Разгулялась зелень, вынырнула из небытия, из ничего, из корявой ветки, из мертвого сна. Вынырнула, выплеснулась, вымахала и пошла. Пошла хлестать, темнить-хлестать, теснить-хлестать. По головам, по душам, по изумленным растопыренным взорам, дворам, подворотням.
Сказано — сделано, сделано — сказано.
А поверх всего, поверх голов и дворов, и дерев, и заборов, и лиц — сетчатая поволока белых дурманящих бутонов. Бутончиков-бубенчиков. Бубенцов.
Звенящее семя, томящее семя, семя выброшенное в свет, воплотившееся в цвете, в туго налитых шарах чуть приторможенной разгульной груди, в чуткой потаенной судороге плеч, в зове, в зыке, — в зыке, как в рыке, — в светоносном и безмолвном мычании. Откуда оно? От кого? Из чего?
— Слышишь, Мурашева?
— Ну?
— У тебя грудь колышется.
Она член нашей кафедры, эта Мурашева. Вчера еще студенткой была, сегодня — коллега. Я ее Тихомирычу сватаю. Не сватаю, а в кровать с ним уложить хочу. В постель. Оба они женаты, оба примерные супружники, оба до чертиков моральны, и потому греховная случка их кажется какой-то совершенно необоримой и сладкопакостной затеей. Она вселилась в меня, как наваждение, но и в них — тоже. В них, моральных и высоких, здоровых и чистых, тоже.

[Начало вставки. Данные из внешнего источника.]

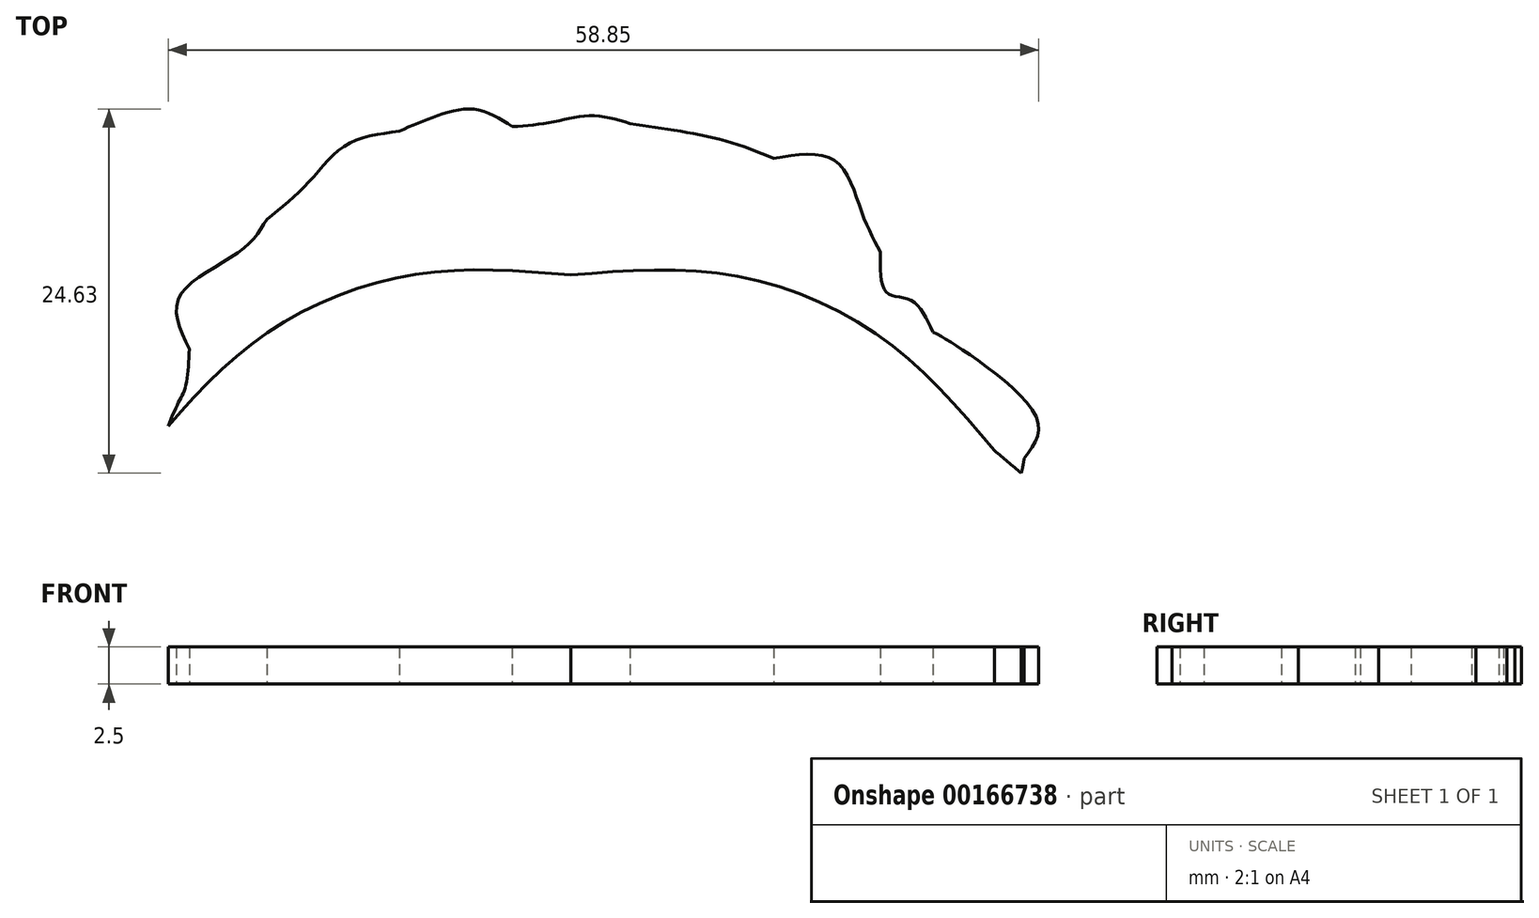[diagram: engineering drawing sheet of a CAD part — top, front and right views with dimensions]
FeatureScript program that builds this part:
annotation { "Feature Type Name" : "Feature", "Feature Type Description" : "" }
export const myFeature = defineFeature(function(context is Context, id is Id, definition is map)
    precondition{}
    {
        {
            var Q0;
            Q0=qCreatedBy(makeId("Top.planeOp"),FACE);
            var sketch = newSketch(context, id + "F0", { "sketchPlane" : qUnion([Q0])});
            skFitSpline(sketch, "E0", {"points": [v(-22.44, 8.06) * mm, v(-19.72, 10.4) * mm, v(-21.9, 12.2) * mm, v(-20.36, 14.03) * mm]});
            skFitSpline(sketch, "E1", {"points": [v(-20.36, 14.03) * mm, v(-19.4, 14.1) * mm, v(-19.23, 14.34) * mm, v(-18.28, 15.88) * mm]});
            skFitSpline(sketch, "E2", {"points": [v(-18.28, 15.88) * mm, v(-15.76, 17.25) * mm, v(-15.47, 19.97) * mm, v(-15.48, 22.58) * mm]});
            skFitSpline(sketch, "E3", {"points": [v(-15.48, 22.58) * mm, v(-15.49, 25.03) * mm, v(-13.17, 21.46) * mm, v(-11.65, 21.69) * mm]});
            skFitSpline(sketch, "E4", {"points": [v(-11.65, 21.69) * mm, v(-8.61, 20.47) * mm, v(-5.57, 23.05) * mm, v(-2.55, 21.9) * mm]});
            skFitSpline(sketch, "E5", {"points": [v(-2.55, 21.9) * mm, v(0.3, 21.44) * mm, v(3.14, 21.8) * mm, v(5.84, 22.71) * mm]});
            skFitSpline(sketch, "E6", {"points": [v(5.84, 22.71) * mm, v(10.2, 23.31) * mm, v(14.47, 21.95) * mm, v(18.64, 20.89) * mm]});
            skFitSpline(sketch, "E7", {"points": [v(18.64, 20.89) * mm, v(20.9, 19.25) * mm, v(18.97, 15.9) * mm, v(19.25, 13.55) * mm]});
            skFitSpline(sketch, "E8", {"points": [v(19.25, 13.55) * mm, v(18.86, 11.2) * mm, v(19.87, 5.08) * mm, v(20.68, 4.42) * mm]});
            skFitSpline(sketch, "E9", {"points": [v(20.68, 4.42) * mm, v(21, 3.48) * mm, v(23.81, 11.82) * mm, v(24.72, 11.57) * mm]});
            skFitSpline(sketch, "E10", {"points": [v(24.72, 11.57) * mm, v(28.58, 15.03) * mm, v(26.7, 16.9) * mm, v(26.25, 19.4) * mm]});
            skFitSpline(sketch, "E11", {"points": [v(26.25, 19.4) * mm, v(24.87, 21.93) * mm, v(29.68, 20.6) * mm, v(30.8, 22.5) * mm]});
            skFitSpline(sketch, "E12", {"points": [v(30.8, 22.5) * mm, v(31.7, 25.08) * mm, v(26.71, 29.78) * mm, v(24.65, 31.04) * mm]});
            skFitSpline(sketch, "E13", {"points": [v(24.65, 31.04) * mm, v(23.12, 33.2) * mm, v(21.54, 33.67) * mm, v(21.1, 36.47) * mm]});
            skFitSpline(sketch, "E14", {"points": [v(21.1, 36.47) * mm, v(19.83, 39.11) * mm, v(18.05, 42.6) * mm, v(13.89, 42.77) * mm]});
            skFitSpline(sketch, "E15", {"points": [v(13.89, 42.77) * mm, v(10.79, 43.92) * mm, v(7.39, 44.64) * mm, v(4.16, 45.13) * mm]});
            skFitSpline(sketch, "E16", {"points": [v(4.16, 45.13) * mm, v(1.53, 45.67) * mm, v(-1.08, 45.23) * mm, v(-3.8, 44.92) * mm]});
            skFitSpline(sketch, "E17", {"points": [v(-3.8, 44.92) * mm, v(-6.3, 46.09) * mm, v(-8.99, 45.62) * mm, v(-11.44, 44.6) * mm]});
            skFitSpline(sketch, "E18", {"points": [v(-11.44, 44.6) * mm, v(-15.06, 43.65) * mm, v(-17.68, 41.03) * mm, v(-20.4, 38.65) * mm]});
            skFitSpline(sketch, "E19", {"points": [v(-20.4, 38.65) * mm, v(-22.16, 36.53) * mm, v(-26.3, 33.4) * mm, v(-25.63, 29.9) * mm]});
            skFitSpline(sketch, "E20", {"points": [v(-25.63, 29.9) * mm, v(-25.91, 27.26) * mm, v(-26.45, 26.1) * mm, v(-27.5, 23.55) * mm]});
            skFitSpline(sketch, "E21", {"points": [v(-27.5, 23.55) * mm, v(-29.2, 21.64) * mm, v(-28.7, 18.17) * mm, v(-28.8, 15.86) * mm]});
            skFitSpline(sketch, "E22", {"points": [v(-28.8, 15.86) * mm, v(-29.01, 13.73) * mm, v(-29.11, 11.62) * mm, v(-28.96, 9.48) * mm]});
            skFitSpline(sketch, "E23", {"points": [v(-28.96, 9.48) * mm, v(-28.25, 8.47) * mm, v(-28.77, 9.23) * mm, v(-28.11, 7.29) * mm]});
            skFitSpline(sketch, "E24", {"points": [v(-28.11, 7.29) * mm, v(-25.53, 5.57) * mm, v(-23.38, 1.54) * mm, v(-22.44, 8.06) * mm]});
            skFitSpline(sketch, "E25", {"points": [v(18.75, 50) * mm, v(32.47, 50) * mm, v(43.5, 38.96) * mm, v(43.5, 25.25) * mm]});
            skLineSegment(sketch, "E26", {"start": v(-18.75, 50) * mm, "end": v(18.75, 50) * mm});
            skLineSegment(sketch, "E27", {"start": v(18.75, 50) * mm, "end": v(-18.75, 50) * mm});
            skFitSpline(sketch, "E28", {"points": [v(43.5, -25.25) * mm, v(43.5, -38.96) * mm, v(32.47, -50) * mm, v(18.75, -50) * mm]});
            skLineSegment(sketch, "E29", {"start": v(43.5, 25.25) * mm, "end": v(43.5, -25.25) * mm});
            skLineSegment(sketch, "E30", {"start": v(43.5, -25.25) * mm, "end": v(43.5, 25.25) * mm});
            skFitSpline(sketch, "E31", {"points": [v(-18.75, -50) * mm, v(-32.47, -50) * mm, v(-43.5, -38.96) * mm, v(-43.5, -25.25) * mm]});
            skLineSegment(sketch, "E32", {"start": v(18.75, -50) * mm, "end": v(-18.75, -50) * mm});
            skLineSegment(sketch, "E33", {"start": v(-18.75, -50) * mm, "end": v(18.75, -50) * mm});
            skFitSpline(sketch, "E34", {"points": [v(-43.5, 25.25) * mm, v(-43.5, 38.96) * mm, v(-32.47, 50) * mm, v(-18.75, 50) * mm]});
            skLineSegment(sketch, "E35", {"start": v(-43.5, -25.25) * mm, "end": v(-43.5, 25.25) * mm});
            skLineSegment(sketch, "E36", {"start": v(-43.5, 25.25) * mm, "end": v(-43.5, -25.25) * mm});
            skFitSpline(sketch, "E37", {"points": [v(40.65, -5.59) * mm, v(40.65, -27.94) * mm, v(22.53, -46.07) * mm, v(0.17, -46.07) * mm]});
            skFitSpline(sketch, "E38", {"points": [v(0.17, -46.07) * mm, v(-22.19, -46.07) * mm, v(-40.31, -27.94) * mm, v(-40.31, -5.59) * mm]});
            skFitSpline(sketch, "E39", {"points": [v(-40.31, -5.59) * mm, v(-40.31, 5.15) * mm, v(-36.05, 15.45) * mm, v(-28.46, 23.04) * mm]});
            skFitSpline(sketch, "E40", {"points": [v(-28.46, 23.04) * mm, v(-20.86, 30.63) * mm, v(-10.57, 34.9) * mm, v(0.17, 34.9) * mm]});
            skFitSpline(sketch, "E41", {"points": [v(0.17, 34.9) * mm, v(10.9, 34.9) * mm, v(21.2, 30.63) * mm, v(28.8, 23.04) * mm]});
            skFitSpline(sketch, "E42", {"points": [v(28.8, 23.04) * mm, v(36.39, 15.45) * mm, v(40.65, 5.15) * mm, v(40.65, -5.59) * mm]});
            skSolve(sketch);
        }
        {
            var Q0;
            {var subQ4=sQuery(id+"F0.wireOp",EDGE,"E12");Q0=makeQuery(id+"F0.imprint","IMPRINT",FACE,{"disambiguationData":[TD([[makeQuery(id+"F0.imprint","IMPRINT",EDGE,{"derivedFrom":subQ4}),1.0]])]});}
            var Q1;
            Q1=makeQuery(id+"F0.imprint","IMPRINT",FACE,{"disambiguationData":[TD([[makeQuery(id+"F0.imprint","IMPRINT",EDGE,{"derivedFrom":sQuery(id+"F0.wireOp",EDGE,"E0")}),1.0]])]});
            extrude(context, id + "F1", {"entities" : qUnion([Q0, Q1]), "depth" : 2.5 * mm});
        }
    });
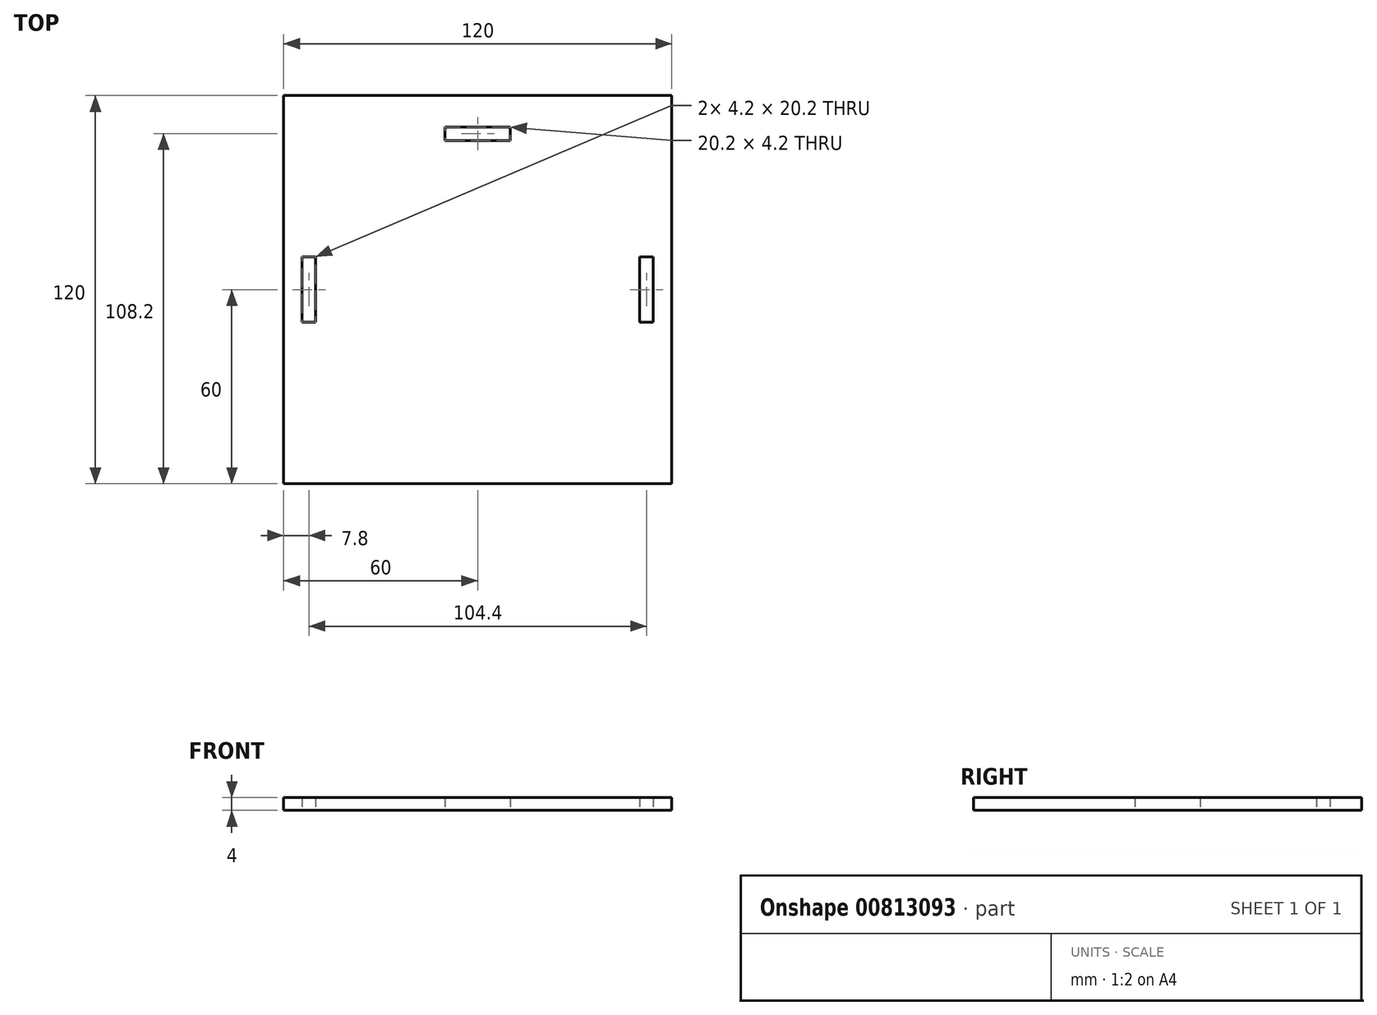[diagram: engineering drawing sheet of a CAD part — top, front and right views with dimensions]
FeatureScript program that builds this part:
annotation { "Feature Type Name" : "Feature", "Feature Type Description" : "" }
export const myFeature = defineFeature(function(context is Context, id is Id, definition is map)
    precondition{}
    {
        {
            var Q0;
            Q0=qCreatedBy(makeId("Top.planeOp"),FACE);
            var sketch = newSketch(context, id + "F0", { "sketchPlane" : qUnion([Q0])});
            skLineSegment(sketch, "E0.bottom", {"start": v(-60, 60) * mm, "end": v(60, 60) * mm});
            skLineSegment(sketch, "E0.top", {"start": v(-60, -60) * mm, "end": v(60, -60) * mm});
            skLineSegment(sketch, "E0.left", {"start": v(-60, 60) * mm, "end": v(-60, -60) * mm});
            skLineSegment(sketch, "E0.right", {"start": v(60, 60) * mm, "end": v(60, -60) * mm});
            skPoint(sketch, "E0.middle", {"position": v(0, 0) * mm});
            skLineSegment(sketch, "E1.bottom", {"start": v(-10.1, 50.3) * mm, "end": v(10.1, 50.3) * mm});
            skLineSegment(sketch, "E1.top", {"start": v(-10.1, 46.1) * mm, "end": v(10.1, 46.1) * mm});
            skLineSegment(sketch, "E1.left", {"start": v(-10.1, 50.3) * mm, "end": v(-10.1, 46.1) * mm});
            skLineSegment(sketch, "E1.right", {"start": v(10.1, 50.3) * mm, "end": v(10.1, 46.1) * mm});
            skPoint(sketch, "E1.middle", {"position": v(0, 48.2) * mm});
            skLineSegment(sketch, "E2.bottom", {"start": v(-54.3, 10.1) * mm, "end": v(-50.1, 10.1) * mm});
            skLineSegment(sketch, "E2.top", {"start": v(-54.3, -10.1) * mm, "end": v(-50.1, -10.1) * mm});
            skLineSegment(sketch, "E2.left", {"start": v(-54.3, 10.1) * mm, "end": v(-54.3, -10.1) * mm});
            skLineSegment(sketch, "E2.right", {"start": v(-50.1, 10.1) * mm, "end": v(-50.1, -10.1) * mm});
            skPoint(sketch, "E2.middle", {"position": v(-52.2, 0) * mm});
            skLineSegment(sketch, "E3.MirrorCS", {"start": v(54.3, -10.1) * mm, "end": v(50.1, -10.1) * mm});
            skLineSegment(sketch, "E4.MirrorCS", {"start": v(54.3, 10.1) * mm, "end": v(54.3, -10.1) * mm});
            skLineSegment(sketch, "E5.MirrorCS", {"start": v(50.1, 10.1) * mm, "end": v(50.1, -10.1) * mm});
            skPoint(sketch, "E6.MirrorP", {"position": v(52.2, 0) * mm});
            skLineSegment(sketch, "E7.MirrorCS", {"start": v(54.3, 10.1) * mm, "end": v(50.1, 10.1) * mm});
            skSolve(sketch);
        }
        {
            var Q0;
            Q0=makeQuery(id+"F0.imprint","IMPRINT",FACE,{"disambiguationData":[TD([[makeQuery(id+"F0.imprint","IMPRINT",EDGE,{"derivedFrom":sQuery(id+"F0.wireOp",EDGE,"E0.bottom")}),-1.0]])]});
            extrude(context, id + "F1", {"entities" : qUnion([Q0]), "depth" : 4 * mm, "offsetDistance" : 25 * mm});
        }
    });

Мы с ней на кафедре сейчас одни.
Чопорная отчужденность столов и стен. Бесполые лики бессмертных, бестелесных портретов. Заоконный выброс весны, безнадзорный разгул зелено-белого семени. Семени-племени.
Тишина. Чревоугодие.
Я смотрю на атавистическую шерстку на ее верхней губке, на ее высокую пышную грудь, стянутую синим крепдешином, и предвкушаю радость стыдного, раскованного, развязного слова, которое вот-вот выпадет из меня и зависнет над нами осатанелой бездной желания и неги.
Вот оно, живое, разверзлое, скользит уже по вогнутому, слегка покатому руслу моего языка. Вот оно уже на кончике его, на самом краешке губы. Не губы, а горы, тугого мясистого отвеса — того и гляди скатится, сорвется… Я медлю, тяну, набираюсь духу и… И… Ан, нет! Стоп, братцы!
Стоп!
К литературе с уважением надо. Культурные люди. Стыдно. Стыдно-обидно, слова-то культурного для сей божественной акции в нашем языке — могучем и великом! — нету.
Свобода, свобода — ах, ах без креста! Катька с Ванькой занята. Чем занята?
— Что же все-таки было? Вы полюбились, наконец?
— Нет.
— Нет?!
— Нет.
Врет, небось. Стесняется сказать.
— Меня стесняешься?
— Ну вот еще. Будто его не знаете.
Ну как же не знать! Его-то мы как раз и знаем. Еще как знаем. Что ж ты, Тихомирыч, едриська в сиську? Что же ты?
— Что же ты, Тихомирыч, по тебе Мурашева сохнет!
Молчит. Легко не распахивается. Застегнут.
Вся эта история тянется уже где-то с хороших полгода. На прошлой неделе, по долгу заведующего кафедрой, приперся ко мне на лекцию. Уселся в первом ряду, слушал, егозил, записывал что-то.